In a matter of seconds, Radouan Leflahi establishes what Selim is like. The only thing he is honest about is his love for Fara, and that’s evident every time they hug each other. Everything else about him is extremely shifty. It’s quite interesting to witness the difference between him and his family, which is full of women who have learned how to carve a place for themselves, while he is dependent on criminals. Talking about the criminals, I really like the subtlety with which Djebril Zonga, Walid Afkir, and S. Pri Noir operate. They aren’t mustache-twirling villains. They feel like a symptom of the growing issues in the community. They are intimidating, especially Zonga, because of their physicality and the way they communicate their threats with their eyes. And it’s that calmness that feels frightening. Vincent Rottiers is excellent as the cop who is knee-deep in a mess made by him. Paul Hamy is the rare ray of sunshine, as his concern for Fara is so organic. Farid Zerzour gives off an insane level of neckbeard energy, and the constant bickering between the siblings, Bouaziz and Bouzidi, makes for some of the funniest scenes in the show.
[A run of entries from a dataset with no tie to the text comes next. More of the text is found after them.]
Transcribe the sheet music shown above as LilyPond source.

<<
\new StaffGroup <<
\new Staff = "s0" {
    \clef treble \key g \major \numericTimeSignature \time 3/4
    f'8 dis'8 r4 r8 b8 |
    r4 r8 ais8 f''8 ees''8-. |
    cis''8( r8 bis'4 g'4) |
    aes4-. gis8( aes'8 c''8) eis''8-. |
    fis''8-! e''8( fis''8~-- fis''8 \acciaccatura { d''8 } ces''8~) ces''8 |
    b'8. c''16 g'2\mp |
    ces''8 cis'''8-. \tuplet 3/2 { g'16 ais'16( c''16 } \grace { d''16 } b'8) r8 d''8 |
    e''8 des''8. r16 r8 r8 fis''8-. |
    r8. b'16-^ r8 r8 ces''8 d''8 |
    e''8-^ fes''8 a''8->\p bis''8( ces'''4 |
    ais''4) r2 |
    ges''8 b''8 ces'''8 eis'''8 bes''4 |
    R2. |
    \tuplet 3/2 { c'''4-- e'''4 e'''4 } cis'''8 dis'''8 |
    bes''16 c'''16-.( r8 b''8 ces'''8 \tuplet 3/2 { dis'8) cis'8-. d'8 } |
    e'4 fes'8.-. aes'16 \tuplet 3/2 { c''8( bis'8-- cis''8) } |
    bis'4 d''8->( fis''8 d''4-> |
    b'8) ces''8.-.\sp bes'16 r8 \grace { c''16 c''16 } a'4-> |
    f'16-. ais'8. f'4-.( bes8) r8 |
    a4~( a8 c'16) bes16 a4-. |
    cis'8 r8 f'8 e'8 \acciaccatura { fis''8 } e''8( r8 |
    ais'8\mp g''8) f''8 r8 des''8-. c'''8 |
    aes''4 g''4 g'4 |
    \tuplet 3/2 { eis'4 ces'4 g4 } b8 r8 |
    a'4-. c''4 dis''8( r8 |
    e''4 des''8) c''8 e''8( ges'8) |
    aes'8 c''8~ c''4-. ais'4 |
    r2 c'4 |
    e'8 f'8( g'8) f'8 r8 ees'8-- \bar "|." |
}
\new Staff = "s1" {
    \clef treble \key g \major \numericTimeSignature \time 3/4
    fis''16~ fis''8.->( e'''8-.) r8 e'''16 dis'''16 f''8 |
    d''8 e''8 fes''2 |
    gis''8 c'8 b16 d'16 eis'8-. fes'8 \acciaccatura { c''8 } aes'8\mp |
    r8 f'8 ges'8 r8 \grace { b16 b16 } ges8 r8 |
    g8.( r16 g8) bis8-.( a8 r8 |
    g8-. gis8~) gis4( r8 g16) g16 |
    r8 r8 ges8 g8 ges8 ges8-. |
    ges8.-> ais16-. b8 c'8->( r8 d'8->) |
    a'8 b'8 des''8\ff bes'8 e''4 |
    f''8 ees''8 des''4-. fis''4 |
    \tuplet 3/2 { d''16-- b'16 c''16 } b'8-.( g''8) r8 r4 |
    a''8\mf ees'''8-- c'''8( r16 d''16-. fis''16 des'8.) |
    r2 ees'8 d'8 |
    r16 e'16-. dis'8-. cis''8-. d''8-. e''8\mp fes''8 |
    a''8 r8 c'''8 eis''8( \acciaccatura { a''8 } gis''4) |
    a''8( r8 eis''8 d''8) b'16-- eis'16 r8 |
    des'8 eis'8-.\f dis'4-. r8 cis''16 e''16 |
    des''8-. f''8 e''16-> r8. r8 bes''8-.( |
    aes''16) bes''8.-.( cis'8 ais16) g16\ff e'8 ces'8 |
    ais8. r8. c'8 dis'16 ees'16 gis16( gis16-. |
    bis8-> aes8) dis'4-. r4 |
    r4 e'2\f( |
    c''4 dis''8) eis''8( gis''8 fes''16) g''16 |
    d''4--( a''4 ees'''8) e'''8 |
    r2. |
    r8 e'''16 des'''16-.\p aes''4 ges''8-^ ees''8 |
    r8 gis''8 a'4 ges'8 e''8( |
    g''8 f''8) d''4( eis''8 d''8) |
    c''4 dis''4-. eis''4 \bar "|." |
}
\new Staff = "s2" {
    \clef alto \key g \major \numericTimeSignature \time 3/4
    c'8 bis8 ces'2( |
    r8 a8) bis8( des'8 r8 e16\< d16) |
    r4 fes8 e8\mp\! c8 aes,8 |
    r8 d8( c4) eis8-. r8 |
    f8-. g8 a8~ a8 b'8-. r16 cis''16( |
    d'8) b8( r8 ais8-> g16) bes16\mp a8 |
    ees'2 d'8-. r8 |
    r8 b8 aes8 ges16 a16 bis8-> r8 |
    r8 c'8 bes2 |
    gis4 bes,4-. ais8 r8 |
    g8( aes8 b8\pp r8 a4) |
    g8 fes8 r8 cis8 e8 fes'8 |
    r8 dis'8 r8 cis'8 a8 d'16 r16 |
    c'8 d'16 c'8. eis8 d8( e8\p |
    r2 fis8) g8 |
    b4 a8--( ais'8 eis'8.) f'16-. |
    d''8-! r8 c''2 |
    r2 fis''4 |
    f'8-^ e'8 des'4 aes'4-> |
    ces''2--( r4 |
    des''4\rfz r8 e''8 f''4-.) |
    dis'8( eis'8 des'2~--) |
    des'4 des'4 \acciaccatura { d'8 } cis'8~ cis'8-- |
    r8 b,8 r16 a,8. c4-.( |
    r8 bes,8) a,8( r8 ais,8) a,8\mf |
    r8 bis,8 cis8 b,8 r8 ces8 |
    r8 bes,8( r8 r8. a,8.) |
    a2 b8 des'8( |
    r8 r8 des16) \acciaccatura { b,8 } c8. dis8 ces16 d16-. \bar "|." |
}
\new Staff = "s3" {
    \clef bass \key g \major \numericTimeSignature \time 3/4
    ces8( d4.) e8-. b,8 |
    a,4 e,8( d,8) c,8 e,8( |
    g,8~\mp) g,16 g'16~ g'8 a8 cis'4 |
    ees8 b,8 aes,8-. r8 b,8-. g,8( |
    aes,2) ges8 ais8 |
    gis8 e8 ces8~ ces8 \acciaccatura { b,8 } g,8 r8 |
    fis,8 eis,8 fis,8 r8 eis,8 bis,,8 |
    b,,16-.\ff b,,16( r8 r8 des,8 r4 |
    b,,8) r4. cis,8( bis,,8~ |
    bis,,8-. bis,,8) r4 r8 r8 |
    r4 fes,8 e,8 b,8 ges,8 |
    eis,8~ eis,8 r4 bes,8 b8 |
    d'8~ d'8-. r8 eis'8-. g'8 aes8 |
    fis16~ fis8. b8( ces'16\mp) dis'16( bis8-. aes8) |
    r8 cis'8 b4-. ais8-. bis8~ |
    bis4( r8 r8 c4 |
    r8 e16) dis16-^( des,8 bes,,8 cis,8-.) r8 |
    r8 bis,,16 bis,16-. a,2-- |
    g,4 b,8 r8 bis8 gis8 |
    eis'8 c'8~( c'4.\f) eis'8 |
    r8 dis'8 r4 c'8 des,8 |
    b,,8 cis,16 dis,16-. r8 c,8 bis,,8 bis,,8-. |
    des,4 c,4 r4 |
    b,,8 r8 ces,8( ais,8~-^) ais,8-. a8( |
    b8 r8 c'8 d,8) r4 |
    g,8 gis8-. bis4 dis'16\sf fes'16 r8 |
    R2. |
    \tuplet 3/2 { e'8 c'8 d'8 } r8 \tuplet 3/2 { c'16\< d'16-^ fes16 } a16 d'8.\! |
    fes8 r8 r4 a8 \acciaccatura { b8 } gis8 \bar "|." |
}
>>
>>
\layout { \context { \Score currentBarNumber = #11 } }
Nawell Madani and Simon Jablonka have crafted a competent show that looks like your run-of-the-mill crime thriller series on Netflix. But as you sit with it, you begin to realize that it has so much to say about Islam, the Muslim community in France, the Islamophobia in the country, the condition of journalism and the police force, and how small decisions can have massive consequences for those who have settled in the country, whereas those who are born there can get a free pass regardless of the circumstances. It’s probably no coincidence that “Thicker Than Water” has been released during Ramadan. So, watching it during this auspicious time, with your family (it’s right there in the title of the show) or on your own, will probably allow you to unpack your thoughts and emotions about the aforementioned topics. In addition to that, you’ll get to experience the oodles of talent emanating from the cast, which makes it an all-around win-win situation for everyone.